▶ **Exercise material**:
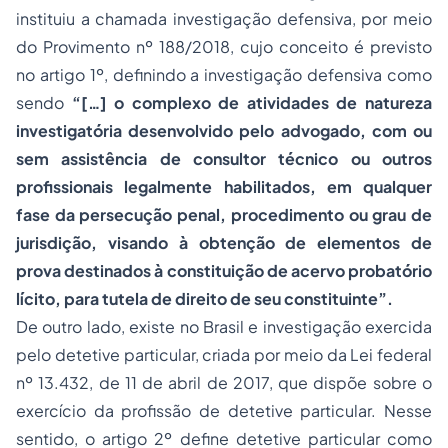
instituiu a chamada investigação defensiva, por meio
do Provimento nº 188/2018, cujo conceito é previsto
no artigo 1º, definindo a investigação defensiva como
sendo
“[…] o complexo de atividades de natureza
investigatória desenvolvido pelo advogado, com ou
sem assistência de consultor técnico ou outros
profissionais legalmente habilitados, em qualquer
fase da persecução penal, procedimento ou grau de
jurisdição, visando à obtenção de elementos de
prova destinados à constituição de acervo probatório
lícito, para tutela de direito de seu constituinte”.
De outro lado, existe no Brasil e investigação exercida
pelo detetive particular, criada por meio da Lei federal
nº 13.432, de 11 de abril de 2017, que dispõe sobre o
exercício da profissão de detetive particular. Nesse
sentido, o artigo 2º define detetive particular como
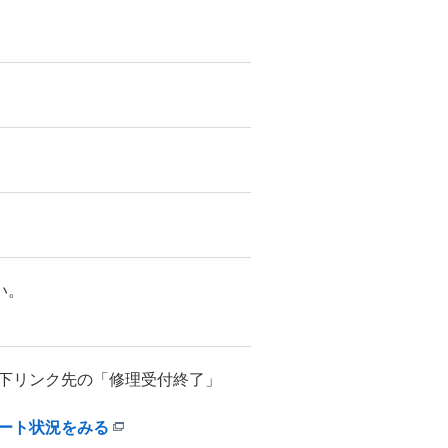
い。
下リンク先の「修理受付終了」
ート状況をみる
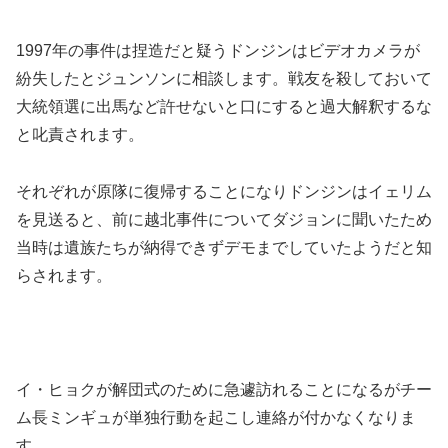
1997年の事件は捏造だと疑うドンジンはビデオカメラが
紛失したとジュンソンに相談します。戦友を殺しておいて
大統領選に出馬など許せないと口にすると過大解釈するな
と叱責されます。
それぞれが原隊に復帰することになりドンジンはイェリム
を見送ると、前に越北事件についてダジョンに聞いたため
当時は遺族たちが納得できずデモまでしていたようだと知
らされます。
イ・ヒョクが解団式のために急遽訪れることになるがチー
ム長ミンギュが単独行動を起こし連絡が付かなくなりま
す。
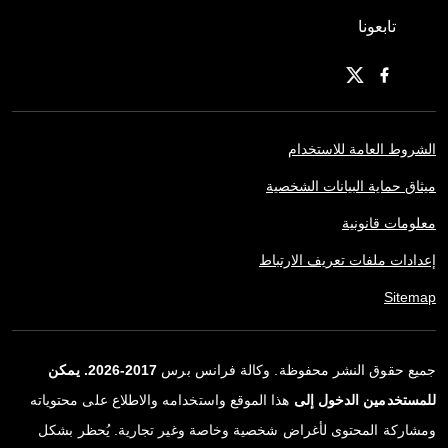
تابعونا
الشروط العامة للاستخدام
ميثاق حماية البيانات الشخصية
معلومات قانونية
إعدادات ملفات تعريف الارتباط
Sitemap
جميع حقوق النشر محفوظة. وكالة فرانس برس
2017-2026. يمكن
للمستخدمين الدخول إلى
هذا الموقع واستخدامه والاطلاع على محتوياته
ومشاركة المحتوى لأغراض شخصية وخاصة وغير تجارية. يُحظر بشكل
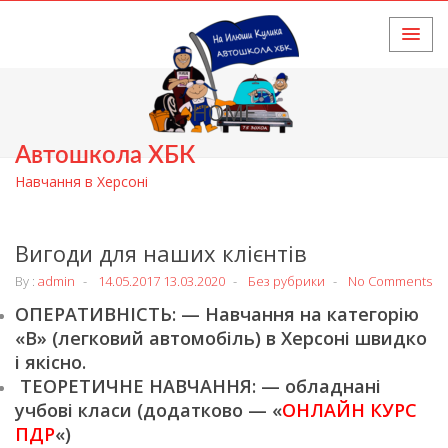
HOME
Автошкола ХБК
Навчання в Херсоні
Вигоди для наших клієнтів
By :
admin
14.05.2017
13.03.2020
Без рубрики
No Comments
ОПЕРАТИВНІСТЬ: — Навчання на категорію
«В» (легковий автомобіль) в Херсоні швидко
і якісно.
ТЕОРЕТИЧНЕ НАВЧАННЯ: — обладнані
учбові класи (додатково — «
ОНЛАЙН КУРС
ПДР
«)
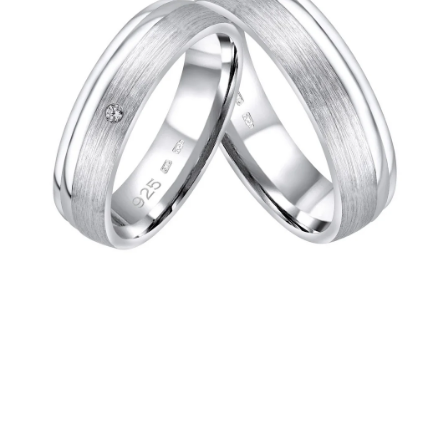
PRÍVESKY
SETY ŠPERKOV
ŠPERKY
Doprava a platba
Vrátenie, výmena, reklamácia
Kontakt
Obchodné podmienky
Ochrana súkromia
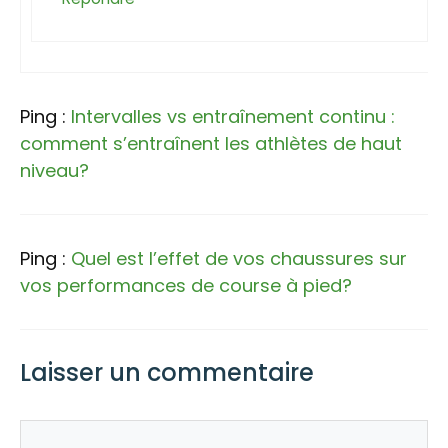
Ping :
Intervalles vs entraînement continu :
comment s’entraînent les athlètes de haut
niveau?
Ping :
Quel est l’effet de vos chaussures sur
vos performances de course à pied?
Laisser un commentaire
Commentaire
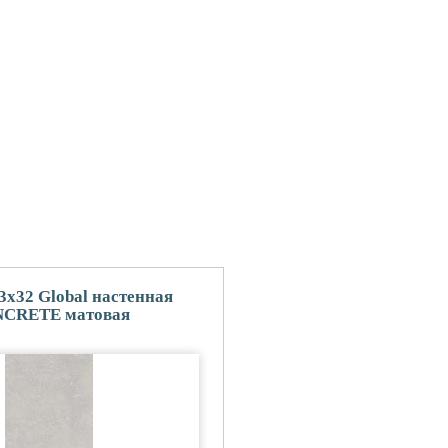
3x32 Global настенная
CRETE матовая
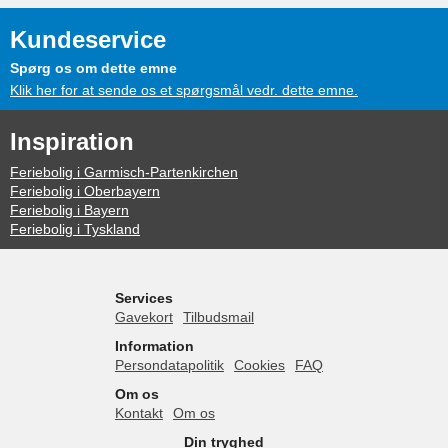
Kundeservice
Spørg os om dette emne
Klik her for at sende os et spørgsmål vedr. dette emne.
Inspiration
Feriebolig i Garmisch-Partenkirchen
Feriebolig i Oberbayern
Feriebolig i Bayern
Feriebolig i Tyskland
Services
Gavekort
Tilbudsmail
Information
Persondatapolitik
Cookies
FAQ
Om os
Kontakt
Om os
Din tryghed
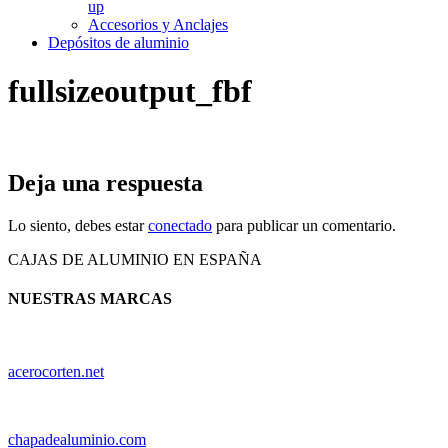
up
Accesorios y Anclajes
Depósitos de aluminio
fullsizeoutput_fbf
Deja una respuesta
Lo siento, debes estar
conectado
para publicar un comentario.
CAJAS DE ALUMINIO EN ESPAÑA
NUESTRAS MARCAS
acerocorten.net
chapadealuminio.com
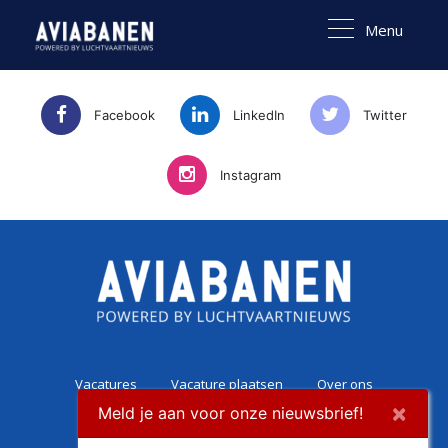
Menu
Facebook
LinkedIn
Twitter
Instagram
Vacatures
Vacature plaatsen
Over ons
×
Meld je aan voor onze nieuwsbrief!
Career Experience
Contact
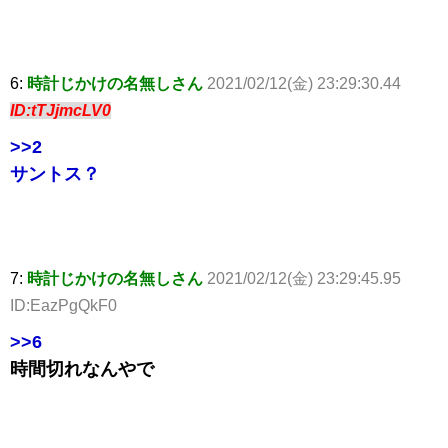
6:
時計じかけの名無しさん
2021/02/12(金) 23:29:30.44
ID:tTJjmcLV0
>>2
サントス？
7:
時計じかけの名無しさん
2021/02/12(金) 23:29:45.95
ID:EazPgQkF0
>>6
時間切れなんやで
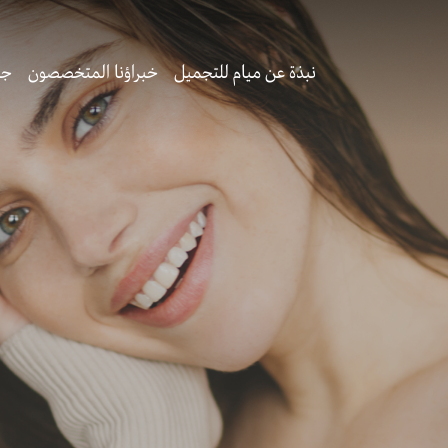
نبذة عن ميام للتجميل
خبراؤنا المتخصصون
جر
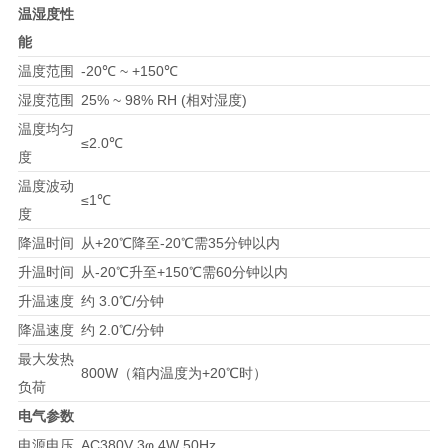
温湿度性
能
温度范围
-20℃ ~ +150℃
湿度范围
25% ~ 98% RH (相对湿度)
温度均匀
≤2.0℃
度
温度波动
≤1℃
度
降温时间
从+20℃降至-20℃需35分钟以内
升温时间
从-20℃升至+150℃需60分钟以内
升温速度
约 3.0℃/分钟
降温速度
约 2.0℃/分钟
最大发热
800W（箱内温度为+20℃时）
负荷
电气参数
电源电压
AC380V 3φ 4W 50Hz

▶ **Try it**:
Line by line, write out the entries exactly, and leave the pictures out.

▶ **Result below**:
instituiu a chamada investigação defensiva, por meio
do Provimento nº 188/2018, cujo conceito é previsto
no artigo 1º, definindo a investigação defensiva como
sendo
“[…] o complexo de atividades de natureza
investigatória desenvolvido pelo advogado, com ou
sem assistência de consultor técnico ou outros
profissionais legalmente habilitados, em qualquer
fase da persecução penal, procedimento ou grau de
jurisdição, visando à obtenção de elementos de
prova destinados à constituição de acervo probatório
lícito, para tutela de direito de seu constituinte”.
De outro lado, existe no Brasil e investigação exercida
pelo detetive particular, criada por meio da Lei federal
nº 13.432, de 11 de abril de 2017, que dispõe sobre o
exercício da profissão de detetive particular. Nesse
sentido, o artigo 2º define detetive particular como
い。
下リンク先の「修理受付終了」
ート状況をみる
1997年の事件は捏造だと疑うドンジンはビデオカメラが
紛失したとジュンソンに相談します。戦友を殺しておいて
大統領選に出馬など許せないと口にすると過大解釈するな
と叱責されます。
それぞれが原隊に復帰することになりドンジンはイェリム
を見送ると、前に越北事件についてダジョンに聞いたため
当時は遺族たちが納得できずデモまでしていたようだと知
らされます。
イ・ヒョクが解団式のために急遽訪れることになるがチー
ム長ミンギュが単独行動を起こし連絡が付かなくなりま
す。
تابعونا
الشروط العامة للاستخدام
ميثاق حماية البيانات الشخصية
معلومات قانونية
إعدادات ملفات تعريف الارتباط
Sitemap
جميع حقوق النشر محفوظة. وكالة فرانس برس
2017-2026. يمكن
للمستخدمين الدخول إلى
هذا الموقع واستخدامه والاطلاع على محتوياته
ومشاركة المحتوى لأغراض شخصية وخاصة وغير تجارية. يُحظر بشكل
HOME
Автошкола ХБК
Навчання в Херсоні
Вигоди для наших клієнтів
By :
admin
14.05.2017
13.03.2020
Без рубрики
No Comments
ОПЕРАТИВНІСТЬ: — Навчання на категорію
«В» (легковий автомобіль) в Херсоні швидко
і якісно.
ТЕОРЕТИЧНЕ НАВЧАННЯ: — обладнані
учбові класи (додатково — «
ОНЛАЙН КУРС
ПДР
«)
PRÍVESKY
SETY ŠPERKOV
ŠPERKY
Doprava a platba
Vrátenie, výmena, reklamácia
Kontakt
Obchodné podmienky
Ochrana súkromia
Ping :
Intervalles vs entraînement continu :
comment s’entraînent les athlètes de haut
niveau?
Ping :
Quel est l’effet de vos chaussures sur
vos performances de course à pied?
Laisser un commentaire
Commentaire
3x32 Global настенная
CRETE матовая
Kundeservice
Spørg os om dette emne
Klik her for at sende os et spørgsmål vedr. dette emne.
Inspiration
Feriebolig i Garmisch-Partenkirchen
Feriebolig i Oberbayern
Feriebolig i Bayern
Feriebolig i Tyskland
Services
Gavekort
Tilbudsmail
Information
Persondatapolitik
Cookies
FAQ
Om os
Kontakt
Om os
Din tryghed
up
Accesorios y Anclajes
Depósitos de aluminio
fullsizeoutput_fbf
Deja una respuesta
Lo siento, debes estar
conectado
para publicar un comentario.
CAJAS DE ALUMINIO EN ESPAÑA
NUESTRAS MARCAS
acerocorten.net
chapadealuminio.com
Menu
Facebook
LinkedIn
Twitter
Instagram
Vacatures
Vacature plaatsen
Over ons
×
Meld je aan voor onze nieuwsbrief!
Career Experience
Contact
6:
時計じかけの名無しさん
2021/02/12(金) 23:29:30.44
ID:tTJjmcLV0
>>2
サントス？
7:
時計じかけの名無しさん
2021/02/12(金) 23:29:45.95
ID:EazPgQkF0
>>6
時間切れなんやで
نبذة عن ميام للتجميل
خبراؤنا المتخصصون
جر
温湿度性
能
温度范围
-20℃ ~ +150℃
湿度范围
25% ~ 98% RH (相对湿度)
温度均匀
≤2.0℃
度
温度波动
≤1℃
度
降温时间
从+20℃降至-20℃需35分钟以内
升温时间
从-20℃升至+150℃需60分钟以内
升温速度
约 3.0℃/分钟
降温速度
约 2.0℃/分钟
最大发热
800W（箱内温度为+20℃时）
负荷
电气参数
电源电压
AC380V 3φ 4W 50Hz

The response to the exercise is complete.